TODAY, in dozens of cities and towns across the United States,
something remarkable happened: Thousands of people battling cancer, AIDS and
other terrible illnesses, their families, friends and supporters delivered
cease-and-desist orders to the federal Drug Enforcement Administration to stop
it from blocking their access to a needed medication.
Their request was so simple, so obviously correct that it is heartbreaking
that people -- many very seriously ill -- were forced to deliver their message
in this way, with many risking arrest. But as individuals who have found that
medical marijuana relieves their symptoms when conventional medicines fail,
they felt they had no choice: The federal government continues to fight an
irrational war against medical marijuana, and the sick and struggling are its
principal victims.
Make no mistake: The government's demonization of marijuana is irrational.
When I first published a study in the journal, Science, on marijuana's
physical and psychological effects back in 1968, I was certain that medical
use of the plant would be legal within five years. This is, after all, a
medicinal plant for which no fatal dose has ever been established and that has
been used in folk medicine for millennia.
Like all medicines, marijuana has its drawbacks, particularly in smoked
form. It is not a panacea. I support research into safer delivery systems such
as low-temperature vaporizers or inhalers, which offer the fast action of
inhaled medicine without the irritants found in smoke. Still, I have seen in
my own studies that marijuana is less toxic than most pharmaceutical drugs in
current use, and is certainly helpful for some patients, including those with
wasting syndromes, chronic muscle spasticity and intractable nausea.
Unfortunately, the only legal substitute available now -- a prescription
pill containing a synthetic THC, marijuana's main psychoactive component -- is
not EFFECTIVE enough for many patients. I hear regularly from patients that
the pill does not work as well as the natural herb, and causes much greater
intoxication.
I am far from alone in this view.
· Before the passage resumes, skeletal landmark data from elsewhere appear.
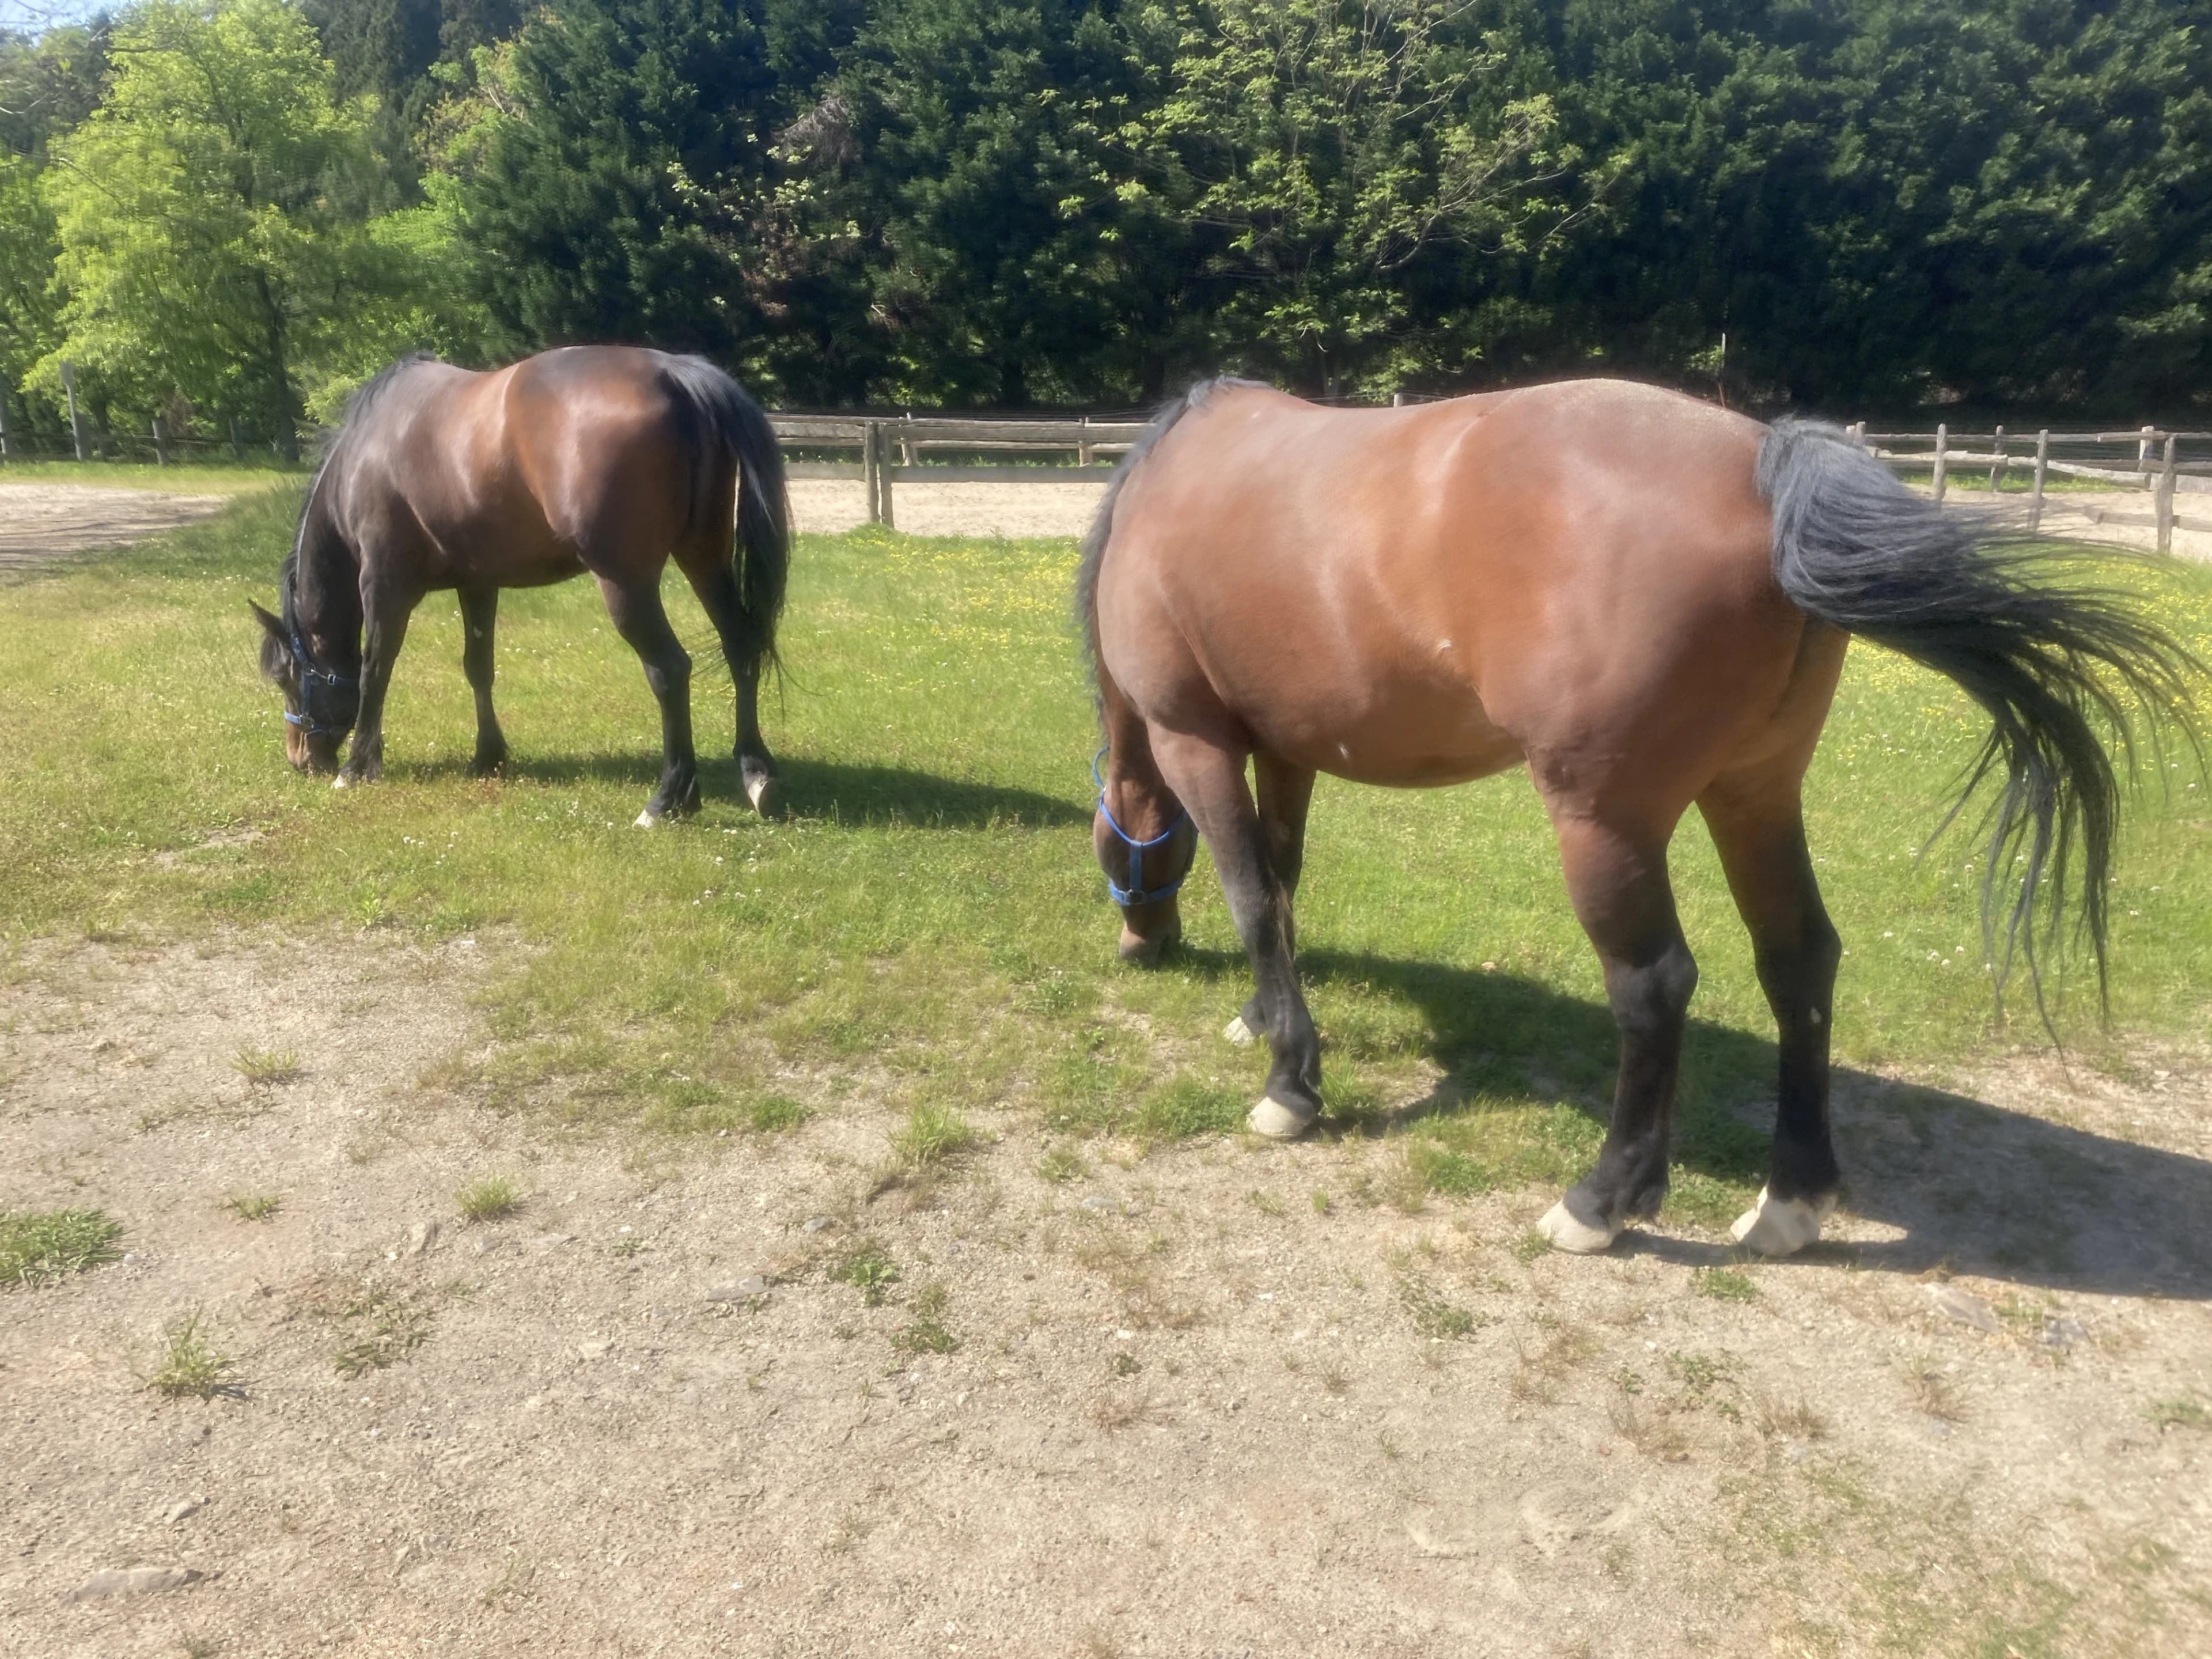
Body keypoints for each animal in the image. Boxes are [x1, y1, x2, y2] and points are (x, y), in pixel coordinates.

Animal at [251, 345, 790, 824]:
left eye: (284, 677)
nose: (300, 759)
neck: (365, 455)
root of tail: (675, 373)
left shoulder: (384, 587)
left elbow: (374, 670)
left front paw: (359, 765)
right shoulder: (477, 585)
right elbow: (478, 668)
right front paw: (488, 755)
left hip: (626, 583)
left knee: (671, 670)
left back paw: (668, 800)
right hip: (705, 559)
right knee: (740, 645)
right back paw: (756, 773)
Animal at [1078, 377, 2199, 1258]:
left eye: (1108, 836)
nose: (1139, 942)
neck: (1169, 485)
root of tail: (1760, 461)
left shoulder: (1195, 740)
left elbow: (1252, 896)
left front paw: (1288, 1086)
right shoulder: (1287, 749)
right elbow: (1282, 883)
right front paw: (1265, 1019)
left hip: (1606, 827)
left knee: (1655, 986)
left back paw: (1602, 1201)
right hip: (1755, 793)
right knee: (1799, 962)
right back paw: (1789, 1201)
The Institute of Medicine, in a report
commissioned by the White House "drug czar," concluded in 1999 that there is
convincing evidence of marijuana's value in relieving nausea, weight loss, and
other symptoms caused by diseases such as AIDS, cancer and multiple sclerosis,
as well as by the harsh drugs often used to treat these conditions. The
institute concluded that for some patients the potential benefits clearly
outweigh the risks, and that ways should be found to make marijuana available
to them.
As a physician, I am frustrated that I cannot prescribe marijuana for
patients who might benefit from it. At the very least I would like to be able
to refer them to a safe, reliable, quality-controlled source.
But both the Clinton and Bush administrations have pursued a policy that
the New England Journal of Medicine has called "misguided, heavy-handed and
inhumane." They have declined to act on the Institute of Medicine's
recommendation, and have conducted a series of raids on medical marijuana
cooperatives operating legally under California law. Sick people are forced to
turn to street sources, or simply suffer without relief.
So it comes to this: Desperately ill people, their friends, families and
loved ones, standing outside DEA offices, pleading with their government not
to deprive them of medicine that relieves their suffering.
It should never have been necessary, and one can only hope that the
administration and Congress will listen.
Dr. Andrew Weil, director of the Program in Integrative Medicine of the College of Medicine, University of Arizona, is the author of "Eight Weeks to Optimum Health" (Ballantine, 1997).